The announcement of (bond-buying) in Europe and quantitative easing in the United States also mitigated fears of a near-term crisis, and I think that's why bar and coin demand fell.

So, there you have it. confidence is being restored to the ability of the national governments in the largest monetary entities in the globe. Hence, confidence is eroding in the yellow metal. It doesn't take a Sherlock Holmes to figure out why the demand for gold is down in US and EU.

So, what does that mean for your investment thesis, dear reader? I continue to believe that while shorting gold is a fine play indeed, the real play is in the miners. The miners are really a leveraged bet on gold prices. As gold prices drop, the profit margins of the miners get squeezed. Their cost structure is already going up at around ~15% each year, as the easy gold has been extracted already. Labor and fuel costs keep going up as well. At a sub-1200 price of gold, many miners would have no option but to shut down operations, given that the marginal cost of production is now at around $1200/oz. That's where the real money is.

In my mind, the obvious choice to benefit from this squeeze would be to hold the Direxion Daily Gold Miners Bear 3x Shares ETF (NYSEARCA:DUST). This ETF is up some 47% in 2013. I believe there is another 10-15% left in this ETF this year, as I expect gold prices to collapse as Paulson inevitably folds, while gold extraction costs keep going up. Of course, nothing is a guarantee, but the immutable laws of demand and geology give me comfort that DUST is on the way up.

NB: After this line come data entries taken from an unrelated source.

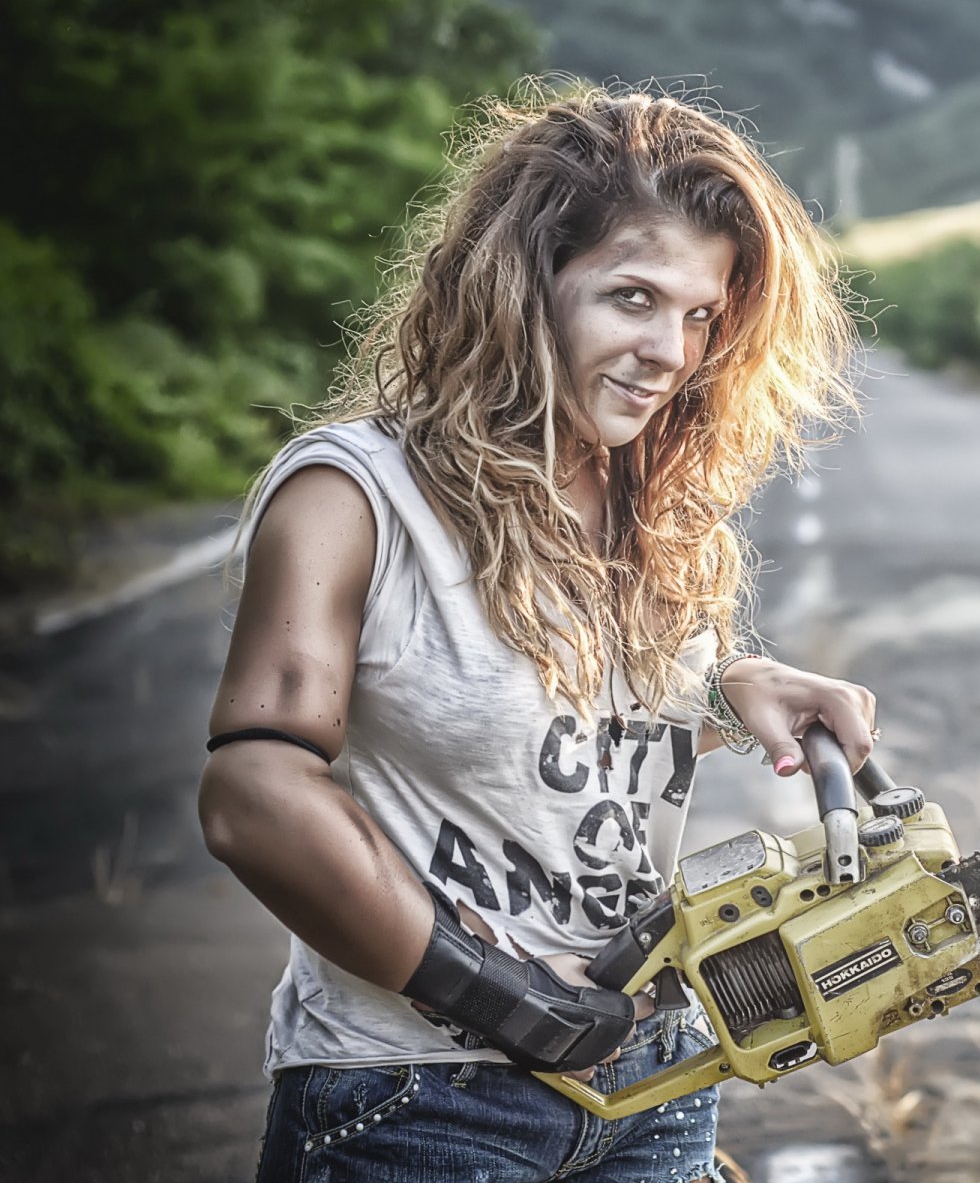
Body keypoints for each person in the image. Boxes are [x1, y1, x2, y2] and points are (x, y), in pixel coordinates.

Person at [199, 84, 873, 1182]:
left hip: (654, 1089)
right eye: (633, 298)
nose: (671, 351)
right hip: (417, 1104)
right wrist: (501, 996)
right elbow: (254, 794)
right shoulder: (356, 498)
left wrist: (730, 684)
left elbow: (568, 717)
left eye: (702, 315)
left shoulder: (649, 499)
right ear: (525, 288)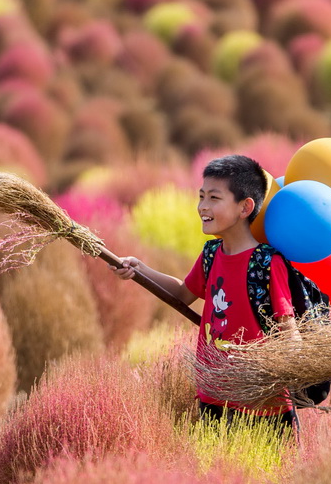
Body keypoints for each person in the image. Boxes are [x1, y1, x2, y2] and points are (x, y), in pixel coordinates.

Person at [112, 154, 299, 432]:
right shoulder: (211, 254)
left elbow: (289, 330)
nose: (202, 207)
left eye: (214, 198)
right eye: (201, 197)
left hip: (263, 404)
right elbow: (183, 294)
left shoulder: (267, 263)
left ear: (245, 207)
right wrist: (141, 270)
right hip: (213, 395)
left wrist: (298, 366)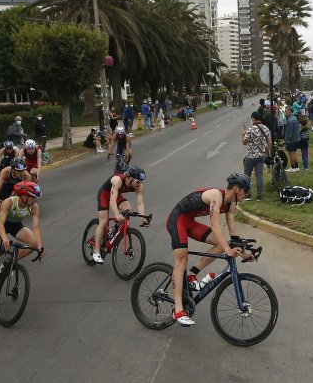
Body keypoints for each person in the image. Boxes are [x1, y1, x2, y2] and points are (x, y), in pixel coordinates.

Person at [167, 172, 252, 326]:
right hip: (177, 220)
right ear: (236, 188)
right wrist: (228, 249)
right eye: (246, 191)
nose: (247, 194)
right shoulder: (216, 196)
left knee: (221, 244)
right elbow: (215, 225)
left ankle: (192, 274)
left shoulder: (231, 204)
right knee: (181, 261)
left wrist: (244, 252)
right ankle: (177, 309)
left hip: (189, 221)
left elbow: (233, 235)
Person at [0, 181, 44, 303]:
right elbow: (0, 223)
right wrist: (5, 239)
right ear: (23, 196)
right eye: (33, 197)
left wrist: (40, 246)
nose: (35, 200)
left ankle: (9, 261)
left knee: (32, 243)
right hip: (0, 226)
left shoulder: (34, 207)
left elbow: (36, 228)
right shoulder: (9, 202)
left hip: (16, 226)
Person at [93, 166, 148, 264]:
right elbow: (112, 200)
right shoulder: (117, 180)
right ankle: (96, 252)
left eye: (141, 181)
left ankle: (114, 229)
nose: (140, 184)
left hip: (116, 195)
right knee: (104, 221)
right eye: (138, 181)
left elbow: (140, 203)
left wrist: (143, 217)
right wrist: (117, 214)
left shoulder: (139, 186)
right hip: (105, 195)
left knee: (128, 211)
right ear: (130, 178)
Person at [242, 111, 271, 201]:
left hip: (251, 156)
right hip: (261, 156)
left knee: (247, 175)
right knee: (259, 175)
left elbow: (244, 142)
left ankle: (248, 194)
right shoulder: (265, 128)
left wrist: (243, 133)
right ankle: (259, 196)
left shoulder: (250, 129)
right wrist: (265, 152)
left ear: (253, 118)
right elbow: (269, 142)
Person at [283, 106, 301, 172]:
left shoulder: (290, 120)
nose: (285, 112)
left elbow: (289, 132)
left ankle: (292, 167)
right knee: (294, 153)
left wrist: (286, 140)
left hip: (291, 140)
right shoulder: (295, 118)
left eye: (286, 111)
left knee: (291, 153)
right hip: (296, 138)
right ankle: (296, 167)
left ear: (290, 111)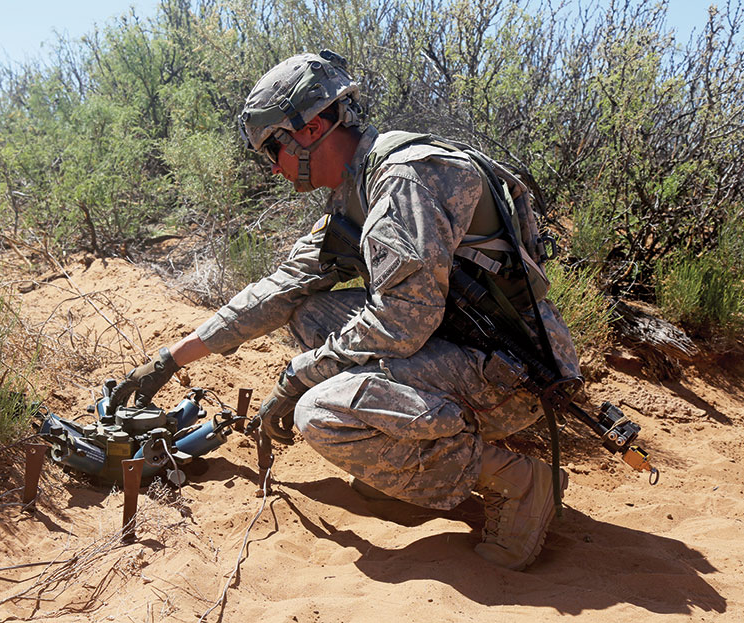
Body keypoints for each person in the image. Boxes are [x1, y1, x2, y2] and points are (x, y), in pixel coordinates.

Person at [113, 50, 581, 571]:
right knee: (308, 311)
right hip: (461, 344)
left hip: (512, 372)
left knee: (322, 412)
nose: (272, 167)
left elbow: (401, 323)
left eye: (274, 148)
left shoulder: (403, 181)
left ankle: (519, 482)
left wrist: (298, 377)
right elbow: (284, 287)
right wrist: (173, 357)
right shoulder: (357, 189)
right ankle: (402, 453)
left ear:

Disclaimer: This is not meant as investment advice. I do not have a crystal ball. I only have opinions, free at that. Before investing in any of the above-mentioned securities, investors should do their own research, consult their financial advisors, and make their own choices.

Disclosure: I am long DUST. I wrote this article myself, and it expresses my own opinions. I am not receiving compensation for it (other than from Seeking Alpha). I have no business relationship with any company whose stock is mentioned in this article.